- **Given passage**

--------------------------------

HISTORY
In 1939, on a visit to India, Bhabha realized the lack of facilities to run nuclear research in India and decided to build an institute for nuclear research along with his good friend J. R. D. Tata. With a total of 1240 US dollars in funds from the Sir Dorabji Tata Trust, the Government of Bombay and the Council of Scientific and Industrial Research, Bhabha commenced work in the Tata Institute of Fundamental Research (TIFR) on June 1st, 1945. Bhabha’s initial plan for nuclear power was not to build weapons for war. He said, “When nuclear energy has been successfully applied for power production in, say, a couple of decades from now, India will not have to look abroad for its experts but will find them ready at hand.” Nuclear research in the TIFR started in the early 1950’s with the one-million volt Cockroft-Walton accelerator. Initial experiments in TIFR led first by Bhabha and then by Bernard Peters was devoted to cosmic ray research and balloon-based experiments. Around the same time Bhabha simultaneously started the Atomic Energy Commission (AEC), which was a policy-making group that also initiated surveys of India’s natural resources, especially uranium and thorium-bearing minerals. In 1955 the AEC went for a joint venture with the United Kingdom, to build a Swimming Pool Reactor called Apsara. The Apsara reached criticality on August 4, 1956. The Apsara was followed by a series of developments. India collaborated with Canada to build the Canadian-Indian Reactor (CIR), inspired by the NRX on Chalk River, which gained criticality in July 1960. Later the USA joined hands with Indians to modify the CIR reactor, now known as the CIRUS reactor. The Trombay center built a plant to process crude thorium hydroxide, obtaining uranium fluoride as a by product. TIFR was recognized as the National Center of the Government of India for Advanced Study and Fundamental Research in Nuclear Science and Mathematics in 1955. Since then TIFR has expanded its research to include fields like theoretical and nuclear physics, condensed matter physics, computer science, molecular biology and radio astronomy.

--------------------------------

- **Available data**
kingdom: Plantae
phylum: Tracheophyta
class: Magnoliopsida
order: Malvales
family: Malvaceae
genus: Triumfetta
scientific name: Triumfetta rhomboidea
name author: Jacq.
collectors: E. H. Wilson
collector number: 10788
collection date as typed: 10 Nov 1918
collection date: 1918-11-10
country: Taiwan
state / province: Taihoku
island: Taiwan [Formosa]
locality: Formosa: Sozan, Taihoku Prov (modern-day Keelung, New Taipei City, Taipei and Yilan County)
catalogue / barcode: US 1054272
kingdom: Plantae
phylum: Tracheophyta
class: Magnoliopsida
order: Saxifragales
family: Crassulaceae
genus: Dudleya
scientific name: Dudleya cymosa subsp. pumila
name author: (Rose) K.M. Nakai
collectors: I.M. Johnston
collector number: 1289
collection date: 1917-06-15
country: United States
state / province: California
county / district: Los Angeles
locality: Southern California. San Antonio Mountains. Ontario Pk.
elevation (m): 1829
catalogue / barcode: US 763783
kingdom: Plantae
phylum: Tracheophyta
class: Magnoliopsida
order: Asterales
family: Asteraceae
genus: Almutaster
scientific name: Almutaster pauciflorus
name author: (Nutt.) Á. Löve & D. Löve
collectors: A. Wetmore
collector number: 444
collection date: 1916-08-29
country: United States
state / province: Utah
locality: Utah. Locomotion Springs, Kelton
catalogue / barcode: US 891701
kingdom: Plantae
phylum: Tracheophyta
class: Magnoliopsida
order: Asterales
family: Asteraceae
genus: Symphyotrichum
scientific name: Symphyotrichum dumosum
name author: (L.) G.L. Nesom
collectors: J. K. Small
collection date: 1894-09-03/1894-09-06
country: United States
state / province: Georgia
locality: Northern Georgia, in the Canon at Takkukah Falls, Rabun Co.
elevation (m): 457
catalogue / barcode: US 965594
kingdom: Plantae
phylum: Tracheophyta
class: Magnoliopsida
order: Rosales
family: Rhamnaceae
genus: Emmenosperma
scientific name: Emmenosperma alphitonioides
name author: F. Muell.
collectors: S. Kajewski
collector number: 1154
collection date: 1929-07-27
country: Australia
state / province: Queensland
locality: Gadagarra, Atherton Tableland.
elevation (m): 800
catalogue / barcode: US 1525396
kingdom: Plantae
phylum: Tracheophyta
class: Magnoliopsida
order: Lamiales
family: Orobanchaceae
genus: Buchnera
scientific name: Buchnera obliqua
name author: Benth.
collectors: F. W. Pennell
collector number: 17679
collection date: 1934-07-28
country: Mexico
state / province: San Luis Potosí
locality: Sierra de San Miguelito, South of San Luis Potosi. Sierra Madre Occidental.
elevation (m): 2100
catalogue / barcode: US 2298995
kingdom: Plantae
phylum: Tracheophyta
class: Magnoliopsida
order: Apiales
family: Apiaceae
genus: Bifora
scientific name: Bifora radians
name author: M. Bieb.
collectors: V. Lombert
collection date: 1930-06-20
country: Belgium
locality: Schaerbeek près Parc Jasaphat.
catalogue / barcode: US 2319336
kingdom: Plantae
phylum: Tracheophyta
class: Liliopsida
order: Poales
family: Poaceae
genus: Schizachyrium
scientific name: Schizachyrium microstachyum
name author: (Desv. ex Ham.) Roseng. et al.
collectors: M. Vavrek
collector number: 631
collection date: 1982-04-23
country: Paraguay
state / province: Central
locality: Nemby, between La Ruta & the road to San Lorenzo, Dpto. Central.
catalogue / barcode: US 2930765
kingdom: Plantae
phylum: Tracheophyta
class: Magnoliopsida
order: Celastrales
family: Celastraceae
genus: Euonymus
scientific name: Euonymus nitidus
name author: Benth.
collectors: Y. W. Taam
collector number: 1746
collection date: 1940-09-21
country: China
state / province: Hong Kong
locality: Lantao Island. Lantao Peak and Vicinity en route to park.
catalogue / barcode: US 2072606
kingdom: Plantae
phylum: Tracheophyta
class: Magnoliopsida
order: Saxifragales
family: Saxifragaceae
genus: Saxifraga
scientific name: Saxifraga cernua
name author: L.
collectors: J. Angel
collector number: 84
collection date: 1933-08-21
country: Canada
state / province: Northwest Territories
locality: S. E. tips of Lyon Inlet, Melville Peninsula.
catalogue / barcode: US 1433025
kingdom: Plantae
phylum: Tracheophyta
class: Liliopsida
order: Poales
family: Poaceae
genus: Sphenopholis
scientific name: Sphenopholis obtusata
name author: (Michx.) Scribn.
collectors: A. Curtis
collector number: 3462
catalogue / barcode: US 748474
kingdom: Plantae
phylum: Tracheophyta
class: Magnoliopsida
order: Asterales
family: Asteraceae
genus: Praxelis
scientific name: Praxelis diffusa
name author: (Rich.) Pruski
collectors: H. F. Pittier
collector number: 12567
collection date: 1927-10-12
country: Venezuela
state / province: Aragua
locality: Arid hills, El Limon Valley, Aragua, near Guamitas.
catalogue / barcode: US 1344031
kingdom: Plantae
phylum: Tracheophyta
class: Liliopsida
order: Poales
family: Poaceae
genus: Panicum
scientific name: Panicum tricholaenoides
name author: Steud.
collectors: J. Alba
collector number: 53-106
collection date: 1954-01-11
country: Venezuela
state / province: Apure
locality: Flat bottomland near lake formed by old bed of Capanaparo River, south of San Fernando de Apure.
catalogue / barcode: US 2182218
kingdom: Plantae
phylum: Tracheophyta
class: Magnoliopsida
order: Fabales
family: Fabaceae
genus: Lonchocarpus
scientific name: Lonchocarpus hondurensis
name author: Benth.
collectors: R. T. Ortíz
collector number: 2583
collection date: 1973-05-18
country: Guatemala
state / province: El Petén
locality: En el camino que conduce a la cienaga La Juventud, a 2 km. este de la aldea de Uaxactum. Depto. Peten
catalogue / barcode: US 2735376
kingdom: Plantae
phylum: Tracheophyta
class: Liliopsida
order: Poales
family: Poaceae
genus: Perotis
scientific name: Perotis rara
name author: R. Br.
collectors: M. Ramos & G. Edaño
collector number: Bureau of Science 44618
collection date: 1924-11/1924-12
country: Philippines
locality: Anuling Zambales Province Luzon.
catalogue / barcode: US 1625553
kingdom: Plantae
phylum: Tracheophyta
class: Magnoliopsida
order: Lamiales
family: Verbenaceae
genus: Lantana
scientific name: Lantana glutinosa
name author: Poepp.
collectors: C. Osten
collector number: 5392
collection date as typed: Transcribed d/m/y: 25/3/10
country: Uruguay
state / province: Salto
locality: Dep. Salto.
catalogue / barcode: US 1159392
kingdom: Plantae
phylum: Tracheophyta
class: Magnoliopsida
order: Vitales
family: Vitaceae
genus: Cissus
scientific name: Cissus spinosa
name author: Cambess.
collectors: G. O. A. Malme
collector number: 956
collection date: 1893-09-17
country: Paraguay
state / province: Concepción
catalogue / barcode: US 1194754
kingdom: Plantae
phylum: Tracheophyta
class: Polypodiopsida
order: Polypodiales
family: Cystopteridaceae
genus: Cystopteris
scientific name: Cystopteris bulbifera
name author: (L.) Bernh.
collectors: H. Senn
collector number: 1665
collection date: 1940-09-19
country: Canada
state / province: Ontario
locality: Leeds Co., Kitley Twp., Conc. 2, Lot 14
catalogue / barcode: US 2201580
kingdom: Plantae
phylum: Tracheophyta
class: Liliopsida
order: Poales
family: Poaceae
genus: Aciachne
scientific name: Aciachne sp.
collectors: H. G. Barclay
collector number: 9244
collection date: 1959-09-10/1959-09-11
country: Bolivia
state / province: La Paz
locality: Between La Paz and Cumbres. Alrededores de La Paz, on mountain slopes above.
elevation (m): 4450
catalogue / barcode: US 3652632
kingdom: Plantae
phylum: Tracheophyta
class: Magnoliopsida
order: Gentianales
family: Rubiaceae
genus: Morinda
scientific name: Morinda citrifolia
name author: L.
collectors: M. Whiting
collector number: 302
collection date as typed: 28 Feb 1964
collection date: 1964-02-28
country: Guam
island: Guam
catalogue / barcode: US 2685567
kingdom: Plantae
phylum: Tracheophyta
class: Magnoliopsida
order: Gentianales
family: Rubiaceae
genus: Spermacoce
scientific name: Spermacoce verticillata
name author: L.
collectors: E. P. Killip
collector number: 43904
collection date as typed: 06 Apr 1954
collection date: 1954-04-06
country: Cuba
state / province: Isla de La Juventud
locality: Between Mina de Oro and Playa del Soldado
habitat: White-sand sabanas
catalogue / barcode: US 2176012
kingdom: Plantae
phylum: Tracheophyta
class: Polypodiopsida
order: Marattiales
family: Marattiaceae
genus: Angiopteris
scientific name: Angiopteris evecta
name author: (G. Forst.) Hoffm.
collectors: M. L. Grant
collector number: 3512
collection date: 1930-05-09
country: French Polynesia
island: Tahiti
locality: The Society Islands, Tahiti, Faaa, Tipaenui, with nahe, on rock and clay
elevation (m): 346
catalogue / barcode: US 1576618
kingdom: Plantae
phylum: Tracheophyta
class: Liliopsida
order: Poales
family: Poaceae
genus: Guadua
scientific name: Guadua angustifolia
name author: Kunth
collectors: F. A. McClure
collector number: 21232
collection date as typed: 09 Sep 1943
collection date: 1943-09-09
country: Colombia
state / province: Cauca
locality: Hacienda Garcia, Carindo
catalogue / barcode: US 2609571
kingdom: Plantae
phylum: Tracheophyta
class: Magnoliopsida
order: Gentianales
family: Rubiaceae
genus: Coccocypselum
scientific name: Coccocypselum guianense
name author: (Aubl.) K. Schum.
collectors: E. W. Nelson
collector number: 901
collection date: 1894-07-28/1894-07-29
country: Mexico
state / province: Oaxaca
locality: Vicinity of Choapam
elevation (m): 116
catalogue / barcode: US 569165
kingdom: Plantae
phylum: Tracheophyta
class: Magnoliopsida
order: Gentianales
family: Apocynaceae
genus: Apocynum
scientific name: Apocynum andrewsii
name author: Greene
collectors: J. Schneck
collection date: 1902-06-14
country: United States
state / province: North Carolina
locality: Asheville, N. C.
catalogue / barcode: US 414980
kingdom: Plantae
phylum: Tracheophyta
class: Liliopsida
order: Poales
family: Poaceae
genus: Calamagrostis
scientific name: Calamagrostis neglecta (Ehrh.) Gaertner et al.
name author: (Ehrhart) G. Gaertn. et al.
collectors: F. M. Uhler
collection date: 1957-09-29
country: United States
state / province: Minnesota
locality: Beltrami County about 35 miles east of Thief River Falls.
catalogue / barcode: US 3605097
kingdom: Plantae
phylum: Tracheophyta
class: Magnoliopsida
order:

--------------------------------

- **Work to be completed**
List the three sources of the funds that, according to the passage on the history of nuclear research in India, Bhabha used to begin work at the Tata Institute of Fundamental Research.

- **Answer below**
- the Sir Dorabji Tata Trust
- the Government of Bombay
- the Council of Scientific and Industrial Research